WHAT TO DO →
Take the line with "619 193 1455" and the rest of the lines after it, to the end of the entries, and restate them exactly.

= Beginning of Section =

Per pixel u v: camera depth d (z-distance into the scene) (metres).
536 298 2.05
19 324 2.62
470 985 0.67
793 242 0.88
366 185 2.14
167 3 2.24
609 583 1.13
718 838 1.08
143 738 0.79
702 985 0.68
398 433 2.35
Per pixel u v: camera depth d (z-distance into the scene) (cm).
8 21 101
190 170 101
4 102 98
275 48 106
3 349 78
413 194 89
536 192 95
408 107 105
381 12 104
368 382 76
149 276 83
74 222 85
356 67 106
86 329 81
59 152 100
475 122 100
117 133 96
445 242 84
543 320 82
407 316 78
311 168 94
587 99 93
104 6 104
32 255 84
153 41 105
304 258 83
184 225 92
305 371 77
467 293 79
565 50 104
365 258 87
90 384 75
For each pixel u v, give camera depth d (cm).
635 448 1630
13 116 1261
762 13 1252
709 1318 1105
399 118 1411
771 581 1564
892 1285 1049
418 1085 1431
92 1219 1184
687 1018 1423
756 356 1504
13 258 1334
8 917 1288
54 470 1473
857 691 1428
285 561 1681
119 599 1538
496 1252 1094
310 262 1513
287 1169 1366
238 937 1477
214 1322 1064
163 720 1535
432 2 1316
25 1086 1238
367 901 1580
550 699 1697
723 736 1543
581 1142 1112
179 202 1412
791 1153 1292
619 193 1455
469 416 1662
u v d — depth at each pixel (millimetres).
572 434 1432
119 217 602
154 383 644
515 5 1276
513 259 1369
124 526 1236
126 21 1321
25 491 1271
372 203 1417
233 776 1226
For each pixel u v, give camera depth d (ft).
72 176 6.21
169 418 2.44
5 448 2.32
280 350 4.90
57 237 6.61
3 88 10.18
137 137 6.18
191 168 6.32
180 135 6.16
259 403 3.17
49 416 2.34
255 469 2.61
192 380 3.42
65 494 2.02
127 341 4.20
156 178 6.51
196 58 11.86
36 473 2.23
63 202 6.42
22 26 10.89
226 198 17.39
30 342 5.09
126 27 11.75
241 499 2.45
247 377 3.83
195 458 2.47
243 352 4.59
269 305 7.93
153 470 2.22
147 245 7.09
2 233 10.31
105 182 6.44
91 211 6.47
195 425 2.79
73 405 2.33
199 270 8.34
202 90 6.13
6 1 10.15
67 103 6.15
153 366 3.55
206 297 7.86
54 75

= End of Section =

FINISHED TASK →
619 193 1455
469 416 1662
u v d — depth at each pixel (millimetres).
572 434 1432
119 217 602
154 383 644
515 5 1276
513 259 1369
124 526 1236
126 21 1321
25 491 1271
372 203 1417
233 776 1226
For each pixel u v, give camera depth d (ft).
72 176 6.21
169 418 2.44
5 448 2.32
280 350 4.90
57 237 6.61
3 88 10.18
137 137 6.18
191 168 6.32
180 135 6.16
259 403 3.17
49 416 2.34
255 469 2.61
192 380 3.42
65 494 2.02
127 341 4.20
156 178 6.51
196 58 11.86
36 473 2.23
63 202 6.42
22 26 10.89
226 198 17.39
30 342 5.09
126 27 11.75
241 499 2.45
247 377 3.83
195 458 2.47
243 352 4.59
269 305 7.93
153 470 2.22
147 245 7.09
2 233 10.31
105 182 6.44
91 211 6.47
195 425 2.79
73 405 2.33
199 270 8.34
202 90 6.13
6 1 10.15
67 103 6.15
153 366 3.55
206 297 7.86
54 75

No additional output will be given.